しかし4歳上の姉(圷貴子たかこ)はそうではなかった。産まれ出ることも2時間近く拒んだらしく、両親の"悪い方"を受け継いでしまったのか、のちに「ご神木」とあだ名をつけられるほどだった。

そんな母(圷奈緒子なおこ)はというと、直感で人のことを「好き」か「嫌い」かで決めてしまう、そして自分が思ったことっを決して覆そうとしない、自分のスタイルを変えようとしない人だった。

出産に苦労した姉に対して可愛くなるよう強要する母と、「かまってほしい」という気持ちは人一倍全力を注ぐ姉に、対立のない日はなかった。父(圷憲太郎けんたろう)はその間をオロオロするばかりであった。

そんな家族のもとで育ったせいか、僕は中立でいることを心がけた。いや、そうでなければ生きていけないとすら思っていた。

日本の幼稚園での初めて覚えた恋心、父の海外赴任で過ごしたエジプトでの日々、姉の奇行と信仰、両親の不和。そして「サラバ」とはいかに。

昨年参加した渋谷の読書会にて、この本を読んで自分も小説を書こうと思い立ったという話を聞き、前々から気になっていたのを今更ながら紐解いた次第(その時の話は下記の記事にて)。

まだ上巻しか読んでいないため今後どうなるかはわからないが、現時点で大分波乱万丈の日々を送っているのは読み取れる。

それは1970年以降の日本や世界の状況がそうだったのもあるし、そもそもこんな家族のもとで生まれたら、そりゃ自分の振る舞いというものを幼い頃から意識するようになるよなとは思う。

実際に私にも兄貴があるが、好みも性格も全く正反対である。兄貴がスポーツが得意なアウトドア派(当然モテる)のに対し、私は読書やアニメオタクのインドア派である。

まぁモテるからこそ色々あったりもしたりして、色々あったからこそ自分は波風立てないようにしようと思ったりもしたりして。まぁ少なからず兄貴の影響を受けないでいることはなかった。

何が言いたいのかというと、それだけ家族というものは自分の人生に影響を与えるものだと思うし、幼少期頃なんかはそれが色濃く反映されるものだと思う。

今ある環境がすべてで、それ以外の可能性はなくって、自分はずっとずっとここで生きてゆくのだと、思うより先に、ほとんど生存本能として身につけていることなのかもしれなかった。

同著 59頁より抜粋

そういうことを言うと、親ガチャとかの話になりがちだが、多かれ少なかれどの家族であっても何かしら不自由はあるだろうし、どんな生き方だとしても苦労はある。

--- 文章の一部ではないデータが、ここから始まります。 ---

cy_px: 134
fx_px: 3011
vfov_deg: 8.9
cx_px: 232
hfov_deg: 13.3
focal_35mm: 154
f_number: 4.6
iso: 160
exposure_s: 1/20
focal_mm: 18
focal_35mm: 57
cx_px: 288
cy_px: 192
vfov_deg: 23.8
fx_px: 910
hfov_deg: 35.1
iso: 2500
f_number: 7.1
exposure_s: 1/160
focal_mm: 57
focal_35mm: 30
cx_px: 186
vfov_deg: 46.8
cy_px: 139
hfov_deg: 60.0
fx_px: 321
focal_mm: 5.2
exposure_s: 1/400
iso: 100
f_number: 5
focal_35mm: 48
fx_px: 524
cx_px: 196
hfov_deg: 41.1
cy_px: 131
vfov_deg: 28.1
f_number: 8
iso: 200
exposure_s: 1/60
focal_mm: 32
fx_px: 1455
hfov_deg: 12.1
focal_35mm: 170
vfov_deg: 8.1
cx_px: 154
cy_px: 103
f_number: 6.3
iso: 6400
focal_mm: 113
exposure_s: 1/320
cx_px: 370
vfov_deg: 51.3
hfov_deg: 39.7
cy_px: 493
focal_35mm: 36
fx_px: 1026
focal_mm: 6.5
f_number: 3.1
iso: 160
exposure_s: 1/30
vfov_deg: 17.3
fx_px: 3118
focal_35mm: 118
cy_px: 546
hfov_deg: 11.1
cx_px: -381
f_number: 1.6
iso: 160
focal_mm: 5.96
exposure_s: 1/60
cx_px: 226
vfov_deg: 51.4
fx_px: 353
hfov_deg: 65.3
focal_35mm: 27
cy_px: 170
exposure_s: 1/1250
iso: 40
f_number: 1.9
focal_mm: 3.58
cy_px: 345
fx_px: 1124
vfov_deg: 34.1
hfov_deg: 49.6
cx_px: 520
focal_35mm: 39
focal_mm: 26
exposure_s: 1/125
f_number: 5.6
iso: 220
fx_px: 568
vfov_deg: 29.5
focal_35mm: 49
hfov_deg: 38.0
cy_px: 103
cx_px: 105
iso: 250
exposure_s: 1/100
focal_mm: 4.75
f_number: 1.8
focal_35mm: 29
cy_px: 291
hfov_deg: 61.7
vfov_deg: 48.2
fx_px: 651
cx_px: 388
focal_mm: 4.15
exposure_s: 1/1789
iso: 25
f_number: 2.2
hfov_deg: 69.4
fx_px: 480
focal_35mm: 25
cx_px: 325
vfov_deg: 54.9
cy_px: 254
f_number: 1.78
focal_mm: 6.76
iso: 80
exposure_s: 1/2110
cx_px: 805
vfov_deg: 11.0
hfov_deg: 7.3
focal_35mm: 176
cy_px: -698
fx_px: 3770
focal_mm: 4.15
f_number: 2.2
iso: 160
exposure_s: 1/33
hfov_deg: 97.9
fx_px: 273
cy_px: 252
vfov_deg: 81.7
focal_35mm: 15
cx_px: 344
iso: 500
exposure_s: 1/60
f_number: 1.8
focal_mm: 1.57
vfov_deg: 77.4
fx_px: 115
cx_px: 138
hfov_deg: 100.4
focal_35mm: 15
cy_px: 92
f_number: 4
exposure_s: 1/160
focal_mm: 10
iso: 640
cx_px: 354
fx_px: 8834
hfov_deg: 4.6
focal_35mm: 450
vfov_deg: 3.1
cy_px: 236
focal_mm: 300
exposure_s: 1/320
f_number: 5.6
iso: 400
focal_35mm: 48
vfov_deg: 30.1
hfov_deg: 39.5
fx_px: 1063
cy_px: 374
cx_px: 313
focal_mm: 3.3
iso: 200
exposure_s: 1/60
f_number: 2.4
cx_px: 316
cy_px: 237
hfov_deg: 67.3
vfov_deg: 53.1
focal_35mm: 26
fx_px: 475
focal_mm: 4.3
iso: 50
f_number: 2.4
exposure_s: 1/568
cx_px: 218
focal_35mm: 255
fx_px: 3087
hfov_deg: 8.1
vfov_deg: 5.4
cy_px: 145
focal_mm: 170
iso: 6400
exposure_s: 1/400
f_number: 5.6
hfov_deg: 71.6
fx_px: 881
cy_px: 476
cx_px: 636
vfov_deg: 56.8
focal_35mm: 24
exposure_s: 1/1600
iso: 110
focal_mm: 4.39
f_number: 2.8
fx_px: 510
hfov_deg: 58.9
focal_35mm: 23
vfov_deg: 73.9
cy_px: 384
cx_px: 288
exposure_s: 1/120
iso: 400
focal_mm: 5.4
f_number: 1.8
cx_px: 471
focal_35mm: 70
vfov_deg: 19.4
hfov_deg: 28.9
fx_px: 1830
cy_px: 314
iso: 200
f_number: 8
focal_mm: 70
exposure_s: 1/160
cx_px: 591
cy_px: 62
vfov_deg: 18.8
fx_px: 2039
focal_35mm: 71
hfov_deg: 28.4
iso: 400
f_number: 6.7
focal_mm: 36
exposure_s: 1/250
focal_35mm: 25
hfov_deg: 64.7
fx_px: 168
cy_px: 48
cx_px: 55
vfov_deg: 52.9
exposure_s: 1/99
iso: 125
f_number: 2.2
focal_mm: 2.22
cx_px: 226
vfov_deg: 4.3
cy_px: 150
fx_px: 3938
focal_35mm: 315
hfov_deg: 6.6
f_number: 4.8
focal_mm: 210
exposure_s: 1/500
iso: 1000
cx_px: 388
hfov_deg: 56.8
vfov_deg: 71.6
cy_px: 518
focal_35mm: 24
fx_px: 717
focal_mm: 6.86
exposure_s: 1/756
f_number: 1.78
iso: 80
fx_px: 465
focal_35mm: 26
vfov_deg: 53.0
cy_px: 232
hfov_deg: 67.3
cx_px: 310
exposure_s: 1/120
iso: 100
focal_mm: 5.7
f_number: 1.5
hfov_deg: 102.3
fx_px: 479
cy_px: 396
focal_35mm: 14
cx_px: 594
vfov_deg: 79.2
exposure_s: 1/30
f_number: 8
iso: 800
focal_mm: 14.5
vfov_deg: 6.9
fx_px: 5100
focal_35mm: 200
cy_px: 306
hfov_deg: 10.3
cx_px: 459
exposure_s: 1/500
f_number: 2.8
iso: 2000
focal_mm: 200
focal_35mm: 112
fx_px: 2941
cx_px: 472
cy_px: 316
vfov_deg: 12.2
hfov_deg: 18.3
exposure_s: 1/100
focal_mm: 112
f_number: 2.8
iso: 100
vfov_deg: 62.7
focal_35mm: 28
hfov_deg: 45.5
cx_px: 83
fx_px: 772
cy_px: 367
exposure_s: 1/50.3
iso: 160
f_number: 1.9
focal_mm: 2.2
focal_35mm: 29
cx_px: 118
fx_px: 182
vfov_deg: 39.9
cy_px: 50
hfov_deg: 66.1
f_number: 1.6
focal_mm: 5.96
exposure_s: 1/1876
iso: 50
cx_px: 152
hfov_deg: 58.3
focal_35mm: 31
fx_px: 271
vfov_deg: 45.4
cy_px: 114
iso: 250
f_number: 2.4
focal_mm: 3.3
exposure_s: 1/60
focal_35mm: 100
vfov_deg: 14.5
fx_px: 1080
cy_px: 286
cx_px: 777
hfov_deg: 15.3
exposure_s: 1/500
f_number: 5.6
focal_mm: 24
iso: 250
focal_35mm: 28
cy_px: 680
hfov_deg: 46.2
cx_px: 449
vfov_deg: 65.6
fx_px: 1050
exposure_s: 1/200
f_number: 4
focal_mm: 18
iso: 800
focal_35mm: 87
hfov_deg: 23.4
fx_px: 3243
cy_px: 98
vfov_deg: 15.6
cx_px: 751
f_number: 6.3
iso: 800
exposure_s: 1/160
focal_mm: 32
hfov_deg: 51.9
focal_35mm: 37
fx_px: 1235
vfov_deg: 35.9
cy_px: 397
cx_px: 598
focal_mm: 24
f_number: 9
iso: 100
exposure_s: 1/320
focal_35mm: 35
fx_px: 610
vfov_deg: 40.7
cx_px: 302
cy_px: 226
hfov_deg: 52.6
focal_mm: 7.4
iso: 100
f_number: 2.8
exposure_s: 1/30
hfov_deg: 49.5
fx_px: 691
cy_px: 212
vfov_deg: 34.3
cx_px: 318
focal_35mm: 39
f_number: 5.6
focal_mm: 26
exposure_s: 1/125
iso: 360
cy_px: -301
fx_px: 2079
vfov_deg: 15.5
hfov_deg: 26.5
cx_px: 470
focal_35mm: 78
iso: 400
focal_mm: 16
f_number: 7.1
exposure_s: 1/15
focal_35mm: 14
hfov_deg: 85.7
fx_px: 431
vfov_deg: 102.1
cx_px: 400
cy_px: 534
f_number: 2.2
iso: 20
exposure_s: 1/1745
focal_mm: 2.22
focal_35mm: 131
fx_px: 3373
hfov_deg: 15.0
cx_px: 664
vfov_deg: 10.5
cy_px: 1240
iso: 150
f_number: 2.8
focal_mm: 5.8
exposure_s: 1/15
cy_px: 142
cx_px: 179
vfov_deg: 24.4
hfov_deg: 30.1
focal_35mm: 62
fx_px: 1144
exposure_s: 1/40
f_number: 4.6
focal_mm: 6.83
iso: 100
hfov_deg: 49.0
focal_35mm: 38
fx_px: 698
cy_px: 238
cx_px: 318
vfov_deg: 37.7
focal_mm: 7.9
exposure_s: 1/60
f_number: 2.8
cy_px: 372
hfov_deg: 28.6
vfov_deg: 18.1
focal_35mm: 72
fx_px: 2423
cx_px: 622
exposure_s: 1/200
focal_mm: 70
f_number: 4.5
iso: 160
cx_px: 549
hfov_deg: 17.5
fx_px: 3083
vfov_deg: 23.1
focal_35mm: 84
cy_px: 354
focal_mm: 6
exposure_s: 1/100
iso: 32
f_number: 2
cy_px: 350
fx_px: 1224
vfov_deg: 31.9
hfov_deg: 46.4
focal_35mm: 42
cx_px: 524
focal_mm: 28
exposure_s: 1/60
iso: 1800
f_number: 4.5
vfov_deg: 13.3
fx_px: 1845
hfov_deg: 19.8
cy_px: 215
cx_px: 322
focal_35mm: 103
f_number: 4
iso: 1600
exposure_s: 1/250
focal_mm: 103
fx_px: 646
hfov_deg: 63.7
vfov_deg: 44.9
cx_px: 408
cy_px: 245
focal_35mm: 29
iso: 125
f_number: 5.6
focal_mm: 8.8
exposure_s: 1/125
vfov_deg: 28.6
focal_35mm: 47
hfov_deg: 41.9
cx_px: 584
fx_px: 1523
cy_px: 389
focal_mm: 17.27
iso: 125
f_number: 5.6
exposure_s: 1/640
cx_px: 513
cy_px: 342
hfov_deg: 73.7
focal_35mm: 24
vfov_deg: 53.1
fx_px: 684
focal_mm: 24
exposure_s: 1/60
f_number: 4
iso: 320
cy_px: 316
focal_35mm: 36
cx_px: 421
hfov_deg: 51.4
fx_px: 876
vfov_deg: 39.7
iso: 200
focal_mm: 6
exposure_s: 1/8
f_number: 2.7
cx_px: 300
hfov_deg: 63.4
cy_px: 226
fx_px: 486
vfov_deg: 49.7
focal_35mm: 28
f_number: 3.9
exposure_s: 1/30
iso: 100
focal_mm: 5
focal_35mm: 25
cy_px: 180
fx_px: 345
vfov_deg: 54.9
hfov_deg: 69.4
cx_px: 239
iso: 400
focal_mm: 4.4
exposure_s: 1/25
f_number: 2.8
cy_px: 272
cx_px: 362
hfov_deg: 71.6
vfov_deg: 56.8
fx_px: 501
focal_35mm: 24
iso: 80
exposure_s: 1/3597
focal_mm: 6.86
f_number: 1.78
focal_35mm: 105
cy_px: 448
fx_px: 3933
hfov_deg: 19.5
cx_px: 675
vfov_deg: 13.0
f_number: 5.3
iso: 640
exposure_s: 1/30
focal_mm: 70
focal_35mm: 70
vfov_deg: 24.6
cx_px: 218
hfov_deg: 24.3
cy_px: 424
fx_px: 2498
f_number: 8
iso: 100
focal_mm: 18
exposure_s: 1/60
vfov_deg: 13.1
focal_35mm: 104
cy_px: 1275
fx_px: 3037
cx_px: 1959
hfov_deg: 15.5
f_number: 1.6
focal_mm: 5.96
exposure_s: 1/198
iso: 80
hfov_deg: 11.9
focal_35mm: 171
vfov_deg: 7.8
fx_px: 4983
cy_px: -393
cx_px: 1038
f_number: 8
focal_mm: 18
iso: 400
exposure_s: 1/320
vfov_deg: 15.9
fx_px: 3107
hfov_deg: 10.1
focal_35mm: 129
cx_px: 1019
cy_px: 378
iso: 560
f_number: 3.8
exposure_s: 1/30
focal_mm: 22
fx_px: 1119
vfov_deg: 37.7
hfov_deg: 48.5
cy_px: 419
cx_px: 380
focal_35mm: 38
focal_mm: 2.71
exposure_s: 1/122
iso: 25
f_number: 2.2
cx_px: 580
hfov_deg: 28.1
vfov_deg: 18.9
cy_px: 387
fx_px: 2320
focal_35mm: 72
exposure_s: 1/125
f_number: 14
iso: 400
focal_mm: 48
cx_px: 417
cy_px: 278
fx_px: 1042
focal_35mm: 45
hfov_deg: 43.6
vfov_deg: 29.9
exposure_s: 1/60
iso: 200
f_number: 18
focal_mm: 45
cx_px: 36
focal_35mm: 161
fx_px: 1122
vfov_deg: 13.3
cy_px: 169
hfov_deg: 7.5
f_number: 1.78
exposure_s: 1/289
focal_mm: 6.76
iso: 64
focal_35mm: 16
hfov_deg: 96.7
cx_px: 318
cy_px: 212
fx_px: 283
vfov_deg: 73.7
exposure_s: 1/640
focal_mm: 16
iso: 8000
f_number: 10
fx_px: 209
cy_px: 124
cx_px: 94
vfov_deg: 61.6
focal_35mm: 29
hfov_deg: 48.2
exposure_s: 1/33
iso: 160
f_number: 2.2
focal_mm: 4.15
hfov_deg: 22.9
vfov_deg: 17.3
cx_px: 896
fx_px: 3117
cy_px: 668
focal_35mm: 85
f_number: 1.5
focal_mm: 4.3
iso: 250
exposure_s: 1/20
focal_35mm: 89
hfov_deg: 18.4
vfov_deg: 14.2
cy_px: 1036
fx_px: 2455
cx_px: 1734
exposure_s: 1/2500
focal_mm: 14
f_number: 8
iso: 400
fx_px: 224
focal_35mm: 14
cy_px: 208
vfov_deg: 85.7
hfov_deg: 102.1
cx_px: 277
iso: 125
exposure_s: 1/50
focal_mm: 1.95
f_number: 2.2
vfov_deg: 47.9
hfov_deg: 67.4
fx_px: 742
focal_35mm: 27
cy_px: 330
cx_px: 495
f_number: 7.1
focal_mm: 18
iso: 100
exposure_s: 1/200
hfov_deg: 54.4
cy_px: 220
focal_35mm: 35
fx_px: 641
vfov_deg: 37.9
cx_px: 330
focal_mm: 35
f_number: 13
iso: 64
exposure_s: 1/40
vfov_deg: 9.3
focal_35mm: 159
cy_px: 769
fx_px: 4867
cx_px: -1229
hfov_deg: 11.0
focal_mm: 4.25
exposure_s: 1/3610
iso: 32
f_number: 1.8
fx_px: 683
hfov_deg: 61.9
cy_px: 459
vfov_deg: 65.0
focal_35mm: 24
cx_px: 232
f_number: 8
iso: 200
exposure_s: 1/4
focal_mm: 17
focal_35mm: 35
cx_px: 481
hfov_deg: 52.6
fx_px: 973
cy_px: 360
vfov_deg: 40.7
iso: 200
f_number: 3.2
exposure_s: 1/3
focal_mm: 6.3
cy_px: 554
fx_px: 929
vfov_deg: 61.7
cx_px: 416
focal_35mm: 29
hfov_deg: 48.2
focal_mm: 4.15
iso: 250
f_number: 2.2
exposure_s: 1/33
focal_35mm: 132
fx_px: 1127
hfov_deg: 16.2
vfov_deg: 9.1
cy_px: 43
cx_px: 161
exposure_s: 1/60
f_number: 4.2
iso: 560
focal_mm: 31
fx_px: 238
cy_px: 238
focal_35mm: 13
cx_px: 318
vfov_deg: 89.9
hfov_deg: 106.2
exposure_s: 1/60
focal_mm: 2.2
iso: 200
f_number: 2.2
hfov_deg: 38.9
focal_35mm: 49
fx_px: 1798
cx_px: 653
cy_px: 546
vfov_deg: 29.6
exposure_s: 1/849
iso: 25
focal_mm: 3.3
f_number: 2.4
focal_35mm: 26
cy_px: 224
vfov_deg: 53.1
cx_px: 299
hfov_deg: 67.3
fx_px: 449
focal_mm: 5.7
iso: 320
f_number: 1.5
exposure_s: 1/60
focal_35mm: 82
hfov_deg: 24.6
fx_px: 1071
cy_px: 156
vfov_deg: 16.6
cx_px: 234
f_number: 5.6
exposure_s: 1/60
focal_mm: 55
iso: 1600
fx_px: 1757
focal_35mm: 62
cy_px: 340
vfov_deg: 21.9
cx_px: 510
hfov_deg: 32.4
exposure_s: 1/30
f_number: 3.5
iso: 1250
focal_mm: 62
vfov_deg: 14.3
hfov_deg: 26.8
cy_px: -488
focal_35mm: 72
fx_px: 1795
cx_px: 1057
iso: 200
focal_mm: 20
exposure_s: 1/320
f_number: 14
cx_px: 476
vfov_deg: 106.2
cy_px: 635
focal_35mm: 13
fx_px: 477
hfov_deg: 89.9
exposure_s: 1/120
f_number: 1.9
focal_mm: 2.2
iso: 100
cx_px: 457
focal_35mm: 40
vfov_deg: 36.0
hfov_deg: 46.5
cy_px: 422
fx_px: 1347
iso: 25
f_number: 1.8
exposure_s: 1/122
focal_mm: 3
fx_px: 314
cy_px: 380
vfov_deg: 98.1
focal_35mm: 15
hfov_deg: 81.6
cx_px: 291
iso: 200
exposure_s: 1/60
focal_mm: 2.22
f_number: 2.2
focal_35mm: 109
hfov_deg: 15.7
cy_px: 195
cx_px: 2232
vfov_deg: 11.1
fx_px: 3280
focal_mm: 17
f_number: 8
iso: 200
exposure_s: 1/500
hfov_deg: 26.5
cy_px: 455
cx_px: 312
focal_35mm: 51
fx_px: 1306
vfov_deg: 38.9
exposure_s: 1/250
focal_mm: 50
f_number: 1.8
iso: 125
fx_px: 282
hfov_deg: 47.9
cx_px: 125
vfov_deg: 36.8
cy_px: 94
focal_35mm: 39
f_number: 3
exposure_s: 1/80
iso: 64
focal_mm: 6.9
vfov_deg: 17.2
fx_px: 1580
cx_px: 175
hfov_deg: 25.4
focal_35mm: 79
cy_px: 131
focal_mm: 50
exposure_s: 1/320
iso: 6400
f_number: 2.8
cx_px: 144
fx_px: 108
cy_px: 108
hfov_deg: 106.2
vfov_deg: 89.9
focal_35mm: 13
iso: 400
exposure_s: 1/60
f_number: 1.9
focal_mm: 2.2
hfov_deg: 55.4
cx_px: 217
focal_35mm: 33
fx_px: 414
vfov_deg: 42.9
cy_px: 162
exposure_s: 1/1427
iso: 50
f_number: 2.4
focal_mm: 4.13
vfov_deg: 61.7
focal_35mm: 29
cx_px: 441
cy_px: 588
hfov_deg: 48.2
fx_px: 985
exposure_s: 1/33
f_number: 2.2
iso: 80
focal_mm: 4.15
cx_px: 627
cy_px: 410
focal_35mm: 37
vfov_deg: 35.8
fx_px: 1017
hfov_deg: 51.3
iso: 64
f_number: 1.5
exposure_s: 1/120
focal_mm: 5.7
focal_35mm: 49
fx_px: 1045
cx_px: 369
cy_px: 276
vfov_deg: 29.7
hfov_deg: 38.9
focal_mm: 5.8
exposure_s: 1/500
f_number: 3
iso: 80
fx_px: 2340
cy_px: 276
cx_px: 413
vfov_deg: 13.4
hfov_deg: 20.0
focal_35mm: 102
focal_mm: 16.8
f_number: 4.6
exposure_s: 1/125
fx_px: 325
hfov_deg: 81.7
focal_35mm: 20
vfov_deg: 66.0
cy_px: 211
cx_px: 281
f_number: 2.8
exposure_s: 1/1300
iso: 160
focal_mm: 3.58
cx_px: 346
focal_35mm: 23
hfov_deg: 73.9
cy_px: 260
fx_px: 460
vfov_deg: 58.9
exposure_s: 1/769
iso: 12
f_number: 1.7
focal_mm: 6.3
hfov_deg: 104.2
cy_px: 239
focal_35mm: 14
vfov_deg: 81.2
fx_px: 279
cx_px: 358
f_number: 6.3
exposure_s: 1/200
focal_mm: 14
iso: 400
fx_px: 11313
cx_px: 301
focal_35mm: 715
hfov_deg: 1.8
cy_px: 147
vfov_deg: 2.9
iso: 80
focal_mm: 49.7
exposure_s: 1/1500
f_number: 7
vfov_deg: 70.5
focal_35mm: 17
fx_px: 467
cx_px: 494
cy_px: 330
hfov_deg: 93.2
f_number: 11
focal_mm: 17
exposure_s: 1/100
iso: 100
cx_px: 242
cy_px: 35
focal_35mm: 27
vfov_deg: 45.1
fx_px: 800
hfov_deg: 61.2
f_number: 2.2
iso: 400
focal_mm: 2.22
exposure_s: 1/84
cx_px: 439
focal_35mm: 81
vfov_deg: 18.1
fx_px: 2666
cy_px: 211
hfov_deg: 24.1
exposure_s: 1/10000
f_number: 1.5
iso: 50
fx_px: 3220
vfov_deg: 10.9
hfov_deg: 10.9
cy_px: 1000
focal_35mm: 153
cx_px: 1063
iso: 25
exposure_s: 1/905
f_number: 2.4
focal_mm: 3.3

もちろん私だって順風満帆とは言えない。

だからこそ、自分の今までの常識、世界がいかに狭かったかを身をもって体験するのが、家族以外の友だちや恋人といった他者の存在が重要なのだろう。

主人公の人生も、確かに母と姉に振り回されているけれども、それと同じくらい学校の友だちに影響を受け、初めての恋人に悩み、そしてエジプトで出会った青年を度々思い出す。

仮に相手が、もう自分のことなど覚えてないかもしれなくても、それが自分にとって、やはり人生に必要なんだったんだって。

自分もまた、そうやって生きてきたんだなって、ふと思った。

まだ下巻を読み始めたばかりだが、今後の展開に今から楽しみである。それではまた次回!